* begin Dataset *

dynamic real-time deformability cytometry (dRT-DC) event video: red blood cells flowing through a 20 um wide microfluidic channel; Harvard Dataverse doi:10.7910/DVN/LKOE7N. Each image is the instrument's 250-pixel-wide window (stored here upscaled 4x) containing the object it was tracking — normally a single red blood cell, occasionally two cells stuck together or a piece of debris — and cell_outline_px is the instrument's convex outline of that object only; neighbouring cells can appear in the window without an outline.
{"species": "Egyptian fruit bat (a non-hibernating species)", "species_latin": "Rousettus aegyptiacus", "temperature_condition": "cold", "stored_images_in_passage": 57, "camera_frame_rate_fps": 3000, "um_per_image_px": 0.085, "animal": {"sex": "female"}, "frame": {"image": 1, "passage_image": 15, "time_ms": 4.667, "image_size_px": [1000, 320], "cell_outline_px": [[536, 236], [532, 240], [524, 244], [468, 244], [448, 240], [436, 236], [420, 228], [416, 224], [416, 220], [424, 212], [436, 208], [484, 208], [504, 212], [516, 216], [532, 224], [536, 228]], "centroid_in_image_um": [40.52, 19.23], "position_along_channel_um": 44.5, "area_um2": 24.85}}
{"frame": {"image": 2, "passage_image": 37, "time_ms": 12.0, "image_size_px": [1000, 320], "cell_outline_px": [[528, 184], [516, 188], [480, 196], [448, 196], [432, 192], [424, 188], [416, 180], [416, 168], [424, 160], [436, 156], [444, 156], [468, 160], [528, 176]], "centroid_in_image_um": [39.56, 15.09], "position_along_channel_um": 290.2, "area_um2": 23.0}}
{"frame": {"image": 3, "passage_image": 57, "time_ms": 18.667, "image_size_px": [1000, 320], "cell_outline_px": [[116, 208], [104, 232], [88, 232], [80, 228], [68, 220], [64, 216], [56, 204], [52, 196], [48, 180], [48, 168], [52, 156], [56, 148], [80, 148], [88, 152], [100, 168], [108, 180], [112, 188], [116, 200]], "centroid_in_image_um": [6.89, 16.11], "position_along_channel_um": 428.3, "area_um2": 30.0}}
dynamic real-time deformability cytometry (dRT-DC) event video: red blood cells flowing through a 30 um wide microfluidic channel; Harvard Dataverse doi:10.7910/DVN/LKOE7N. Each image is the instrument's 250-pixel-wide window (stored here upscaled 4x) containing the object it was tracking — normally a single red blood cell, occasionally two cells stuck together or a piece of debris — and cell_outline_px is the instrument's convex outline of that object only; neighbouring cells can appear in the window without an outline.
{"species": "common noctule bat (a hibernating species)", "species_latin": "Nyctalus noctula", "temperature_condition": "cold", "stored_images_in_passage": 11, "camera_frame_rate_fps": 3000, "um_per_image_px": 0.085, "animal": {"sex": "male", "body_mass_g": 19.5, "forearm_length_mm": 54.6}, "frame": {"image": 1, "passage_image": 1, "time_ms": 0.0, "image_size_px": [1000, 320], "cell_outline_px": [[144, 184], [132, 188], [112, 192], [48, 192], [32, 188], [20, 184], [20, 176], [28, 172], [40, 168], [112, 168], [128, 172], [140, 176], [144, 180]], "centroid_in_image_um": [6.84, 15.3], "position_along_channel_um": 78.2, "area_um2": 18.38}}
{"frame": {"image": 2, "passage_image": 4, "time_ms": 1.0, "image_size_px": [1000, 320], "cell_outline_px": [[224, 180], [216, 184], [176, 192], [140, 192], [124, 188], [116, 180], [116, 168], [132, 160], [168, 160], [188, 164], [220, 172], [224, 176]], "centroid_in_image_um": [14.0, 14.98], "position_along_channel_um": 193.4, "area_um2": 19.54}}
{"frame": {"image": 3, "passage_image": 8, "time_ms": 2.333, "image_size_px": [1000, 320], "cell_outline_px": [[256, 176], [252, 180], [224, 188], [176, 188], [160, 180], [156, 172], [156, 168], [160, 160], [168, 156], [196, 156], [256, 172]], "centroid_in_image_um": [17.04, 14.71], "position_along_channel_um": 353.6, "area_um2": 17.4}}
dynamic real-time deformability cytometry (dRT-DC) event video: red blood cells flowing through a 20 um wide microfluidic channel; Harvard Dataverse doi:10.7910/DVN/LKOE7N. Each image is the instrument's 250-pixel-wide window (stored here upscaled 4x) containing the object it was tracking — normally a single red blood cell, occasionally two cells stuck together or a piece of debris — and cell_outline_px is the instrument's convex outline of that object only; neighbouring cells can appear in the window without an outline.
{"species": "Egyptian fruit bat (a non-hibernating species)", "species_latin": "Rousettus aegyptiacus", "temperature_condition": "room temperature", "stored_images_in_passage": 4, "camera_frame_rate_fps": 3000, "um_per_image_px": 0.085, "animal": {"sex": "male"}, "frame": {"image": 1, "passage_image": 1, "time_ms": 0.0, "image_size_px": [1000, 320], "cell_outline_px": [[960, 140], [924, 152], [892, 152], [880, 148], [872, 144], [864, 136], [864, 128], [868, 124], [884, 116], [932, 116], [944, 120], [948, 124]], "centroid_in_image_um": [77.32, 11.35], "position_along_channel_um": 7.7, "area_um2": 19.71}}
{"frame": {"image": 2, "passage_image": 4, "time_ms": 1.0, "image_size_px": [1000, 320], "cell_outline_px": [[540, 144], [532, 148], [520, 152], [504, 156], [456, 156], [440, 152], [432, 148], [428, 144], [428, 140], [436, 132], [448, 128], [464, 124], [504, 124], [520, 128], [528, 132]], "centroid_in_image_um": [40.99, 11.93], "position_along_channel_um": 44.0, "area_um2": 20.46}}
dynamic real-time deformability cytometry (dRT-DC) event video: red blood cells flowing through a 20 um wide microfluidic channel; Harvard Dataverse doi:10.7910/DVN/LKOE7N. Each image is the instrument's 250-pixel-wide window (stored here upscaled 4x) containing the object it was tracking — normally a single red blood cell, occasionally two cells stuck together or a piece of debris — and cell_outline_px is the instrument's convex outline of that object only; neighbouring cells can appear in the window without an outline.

* end Dataset *

Return the whole listing exactly.

dynamic real-time deformability cytometry (dRT-DC) event video: red blood cells flowing through a 20 um wide microfluidic channel; Harvard Dataverse doi:10.7910/DVN/LKOE7N. Each image is the instrument's 250-pixel-wide window (stored here upscaled 4x) containing the object it was tracking — normally a single red blood cell, occasionally two cells stuck together or a piece of debris — and cell_outline_px is the instrument's convex outline of that object only; neighbouring cells can appear in the window without an outline.
{"species": "Egyptian fruit bat (a non-hibernating species)", "species_latin": "Rousettus aegyptiacus", "temperature_condition": "cold", "stored_images_in_passage": 57, "camera_frame_rate_fps": 3000, "um_per_image_px": 0.085, "animal": {"sex": "female"}, "frame": {"image": 1, "passage_image": 15, "time_ms": 4.667, "image_size_px": [1000, 320], "cell_outline_px": [[536, 236], [532, 240], [524, 244], [468, 244], [448, 240], [436, 236], [420, 228], [416, 224], [416, 220], [424, 212], [436, 208], [484, 208], [504, 212], [516, 216], [532, 224], [536, 228]], "centroid_in_image_um": [40.52, 19.23], "position_along_channel_um": 44.5, "area_um2": 24.85}}
{"frame": {"image": 2, "passage_image": 37, "time_ms": 12.0, "image_size_px": [1000, 320], "cell_outline_px": [[528, 184], [516, 188], [480, 196], [448, 196], [432, 192], [424, 188], [416, 180], [416, 168], [424, 160], [436, 156], [444, 156], [468, 160], [528, 176]], "centroid_in_image_um": [39.56, 15.09], "position_along_channel_um": 290.2, "area_um2": 23.0}}
{"frame": {"image": 3, "passage_image": 57, "time_ms": 18.667, "image_size_px": [1000, 320], "cell_outline_px": [[116, 208], [104, 232], [88, 232], [80, 228], [68, 220], [64, 216], [56, 204], [52, 196], [48, 180], [48, 168], [52, 156], [56, 148], [80, 148], [88, 152], [100, 168], [108, 180], [112, 188], [116, 200]], "centroid_in_image_um": [6.89, 16.11], "position_along_channel_um": 428.3, "area_um2": 30.0}}
dynamic real-time deformability cytometry (dRT-DC) event video: red blood cells flowing through a 30 um wide microfluidic channel; Harvard Dataverse doi:10.7910/DVN/LKOE7N. Each image is the instrument's 250-pixel-wide window (stored here upscaled 4x) containing the object it was tracking — normally a single red blood cell, occasionally two cells stuck together or a piece of debris — and cell_outline_px is the instrument's convex outline of that object only; neighbouring cells can appear in the window without an outline.
{"species": "common noctule bat (a hibernating species)", "species_latin": "Nyctalus noctula", "temperature_condition": "cold", "stored_images_in_passage": 11, "camera_frame_rate_fps": 3000, "um_per_image_px": 0.085, "animal": {"sex": "male", "body_mass_g": 19.5, "forearm_length_mm": 54.6}, "frame": {"image": 1, "passage_image": 1, "time_ms": 0.0, "image_size_px": [1000, 320], "cell_outline_px": [[144, 184], [132, 188], [112, 192], [48, 192], [32, 188], [20, 184], [20, 176], [28, 172], [40, 168], [112, 168], [128, 172], [140, 176], [144, 180]], "centroid_in_image_um": [6.84, 15.3], "position_along_channel_um": 78.2, "area_um2": 18.38}}
{"frame": {"image": 2, "passage_image": 4, "time_ms": 1.0, "image_size_px": [1000, 320], "cell_outline_px": [[224, 180], [216, 184], [176, 192], [140, 192], [124, 188], [116, 180], [116, 168], [132, 160], [168, 160], [188, 164], [220, 172], [224, 176]], "centroid_in_image_um": [14.0, 14.98], "position_along_channel_um": 193.4, "area_um2": 19.54}}
{"frame": {"image": 3, "passage_image": 8, "time_ms": 2.333, "image_size_px": [1000, 320], "cell_outline_px": [[256, 176], [252, 180], [224, 188], [176, 188], [160, 180], [156, 172], [156, 168], [160, 160], [168, 156], [196, 156], [256, 172]], "centroid_in_image_um": [17.04, 14.71], "position_along_channel_um": 353.6, "area_um2": 17.4}}
dynamic real-time deformability cytometry (dRT-DC) event video: red blood cells flowing through a 20 um wide microfluidic channel; Harvard Dataverse doi:10.7910/DVN/LKOE7N. Each image is the instrument's 250-pixel-wide window (stored here upscaled 4x) containing the object it was tracking — normally a single red blood cell, occasionally two cells stuck together or a piece of debris — and cell_outline_px is the instrument's convex outline of that object only; neighbouring cells can appear in the window without an outline.
{"species": "Egyptian fruit bat (a non-hibernating species)", "species_latin": "Rousettus aegyptiacus", "temperature_condition": "room temperature", "stored_images_in_passage": 4, "camera_frame_rate_fps": 3000, "um_per_image_px": 0.085, "animal": {"sex": "male"}, "frame": {"image": 1, "passage_image": 1, "time_ms": 0.0, "image_size_px": [1000, 320], "cell_outline_px": [[960, 140], [924, 152], [892, 152], [880, 148], [872, 144], [864, 136], [864, 128], [868, 124], [884, 116], [932, 116], [944, 120], [948, 124]], "centroid_in_image_um": [77.32, 11.35], "position_along_channel_um": 7.7, "area_um2": 19.71}}
{"frame": {"image": 2, "passage_image": 4, "time_ms": 1.0, "image_size_px": [1000, 320], "cell_outline_px": [[540, 144], [532, 148], [520, 152], [504, 156], [456, 156], [440, 152], [432, 148], [428, 144], [428, 140], [436, 132], [448, 128], [464, 124], [504, 124], [520, 128], [528, 132]], "centroid_in_image_um": [40.99, 11.93], "position_along_channel_um": 44.0, "area_um2": 20.46}}
dynamic real-time deformability cytometry (dRT-DC) event video: red blood cells flowing through a 20 um wide microfluidic channel; Harvard Dataverse doi:10.7910/DVN/LKOE7N. Each image is the instrument's 250-pixel-wide window (stored here upscaled 4x) containing the object it was tracking — normally a single red blood cell, occasionally two cells stuck together or a piece of debris — and cell_outline_px is the instrument's convex outline of that object only; neighbouring cells can appear in the window without an outline.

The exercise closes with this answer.